### Passage for review
◆ ◆ ◆ ◆ ◆

The owner of a registration for the LITTLE GREEK TAVERNA logo (below left) has obtained an interlocutory injunction enjoining the use of LITTLE GREEK CUZINA (below right) by two Brisbane restaurants*.
3 Florinians Pty Ltd (Taverna) is a family business run by its directors, Ms Elli Parmaklis, Ms Domna Papavasiliou and Mr Yianni Parmaklis. The recipes used at its restaurant Little Greek Taverna lean on the epicurean talents of the directors’ father. The restaurant is based in Brisbane’s West End, and it seems fair to say that it is wildly popular.
In 2015, Taverna became aware of a restaurant named Little Greek Cuzina (“Cuzina” is the Greek word for kitchen) in Graceville, roughly 10 kilometres from Little Greek Taverna. In 2016, Taverna became aware of a 2nd restaurant operating under the name Little Greek Cuzina, this time in Bulimba, roughly 8 kilometres from Little Greek Taverna.
Various instances of mistaken identity were documented, albeit as Greenwood J noted, with a lack of precision. Orders for food by Taverna were picked up by Cuzina. Various contacts of 3 Florinians asked if Taverna had opened another restaurant, and phone calls were made to Taverna to make a booking for Cuzina. There were queries raised as to the quality of Cuzina’s food.

◆ ◆ ◆ ◆ ◆

### Material provided
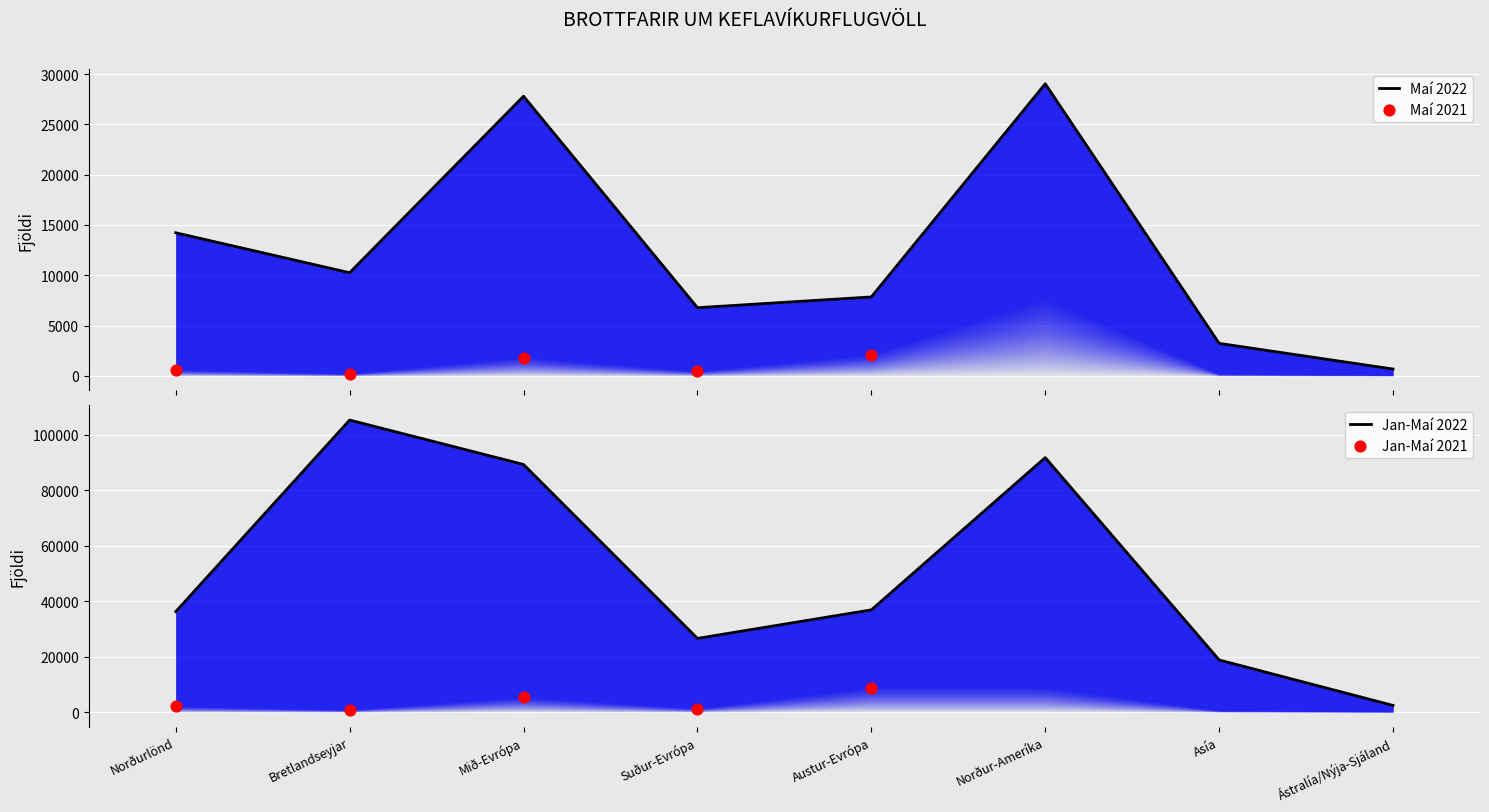

At which category is the sum across all series the highest?

Norður-Ameríka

◆ ◆ ◆ ◆ ◆

### Tasks for this exercise
**1.** Translate this sentence from the piece on the Little Greek Taverna injunction into Spanish: "The restaurant is based in Brisbane’s West End, and it seems fair to say that it is wildly popular."
**2.** Rewrite the piece on the Little Greek Taverna injunction starting with "The owner of" and going on through "8 kilometres from Little Greek Taverna.", with "roughly" changed to "approximately".

### Answers by item
**1.** El restaurante está ubicado en el West End de Brisbane, y parece justo decir que es enormemente popular.

**2.**
The owner of a registration for the LITTLE GREEK TAVERNA logo (below left) has obtained an interlocutory injunction enjoining the use of LITTLE GREEK CUZINA (below right) by two Brisbane restaurants*.
3 Florinians Pty Ltd (Taverna) is a family business run by its directors, Ms Elli Parmaklis, Ms Domna Papavasiliou and Mr Yianni Parmaklis. The recipes used at its restaurant Little Greek Taverna lean on the epicurean talents of the directors’ father. The restaurant is based in Brisbane’s West End, and it seems fair to say that it is wildly popular.
In 2015, Taverna became aware of a restaurant named Little Greek Cuzina (“Cuzina” is the Greek word for kitchen) in Graceville, approximately 10 kilometres from Little Greek Taverna. In 2016, Taverna became aware of a 2nd restaurant operating under the name Little Greek Cuzina, this time in Bulimba, approximately 8 kilometres from Little Greek Taverna.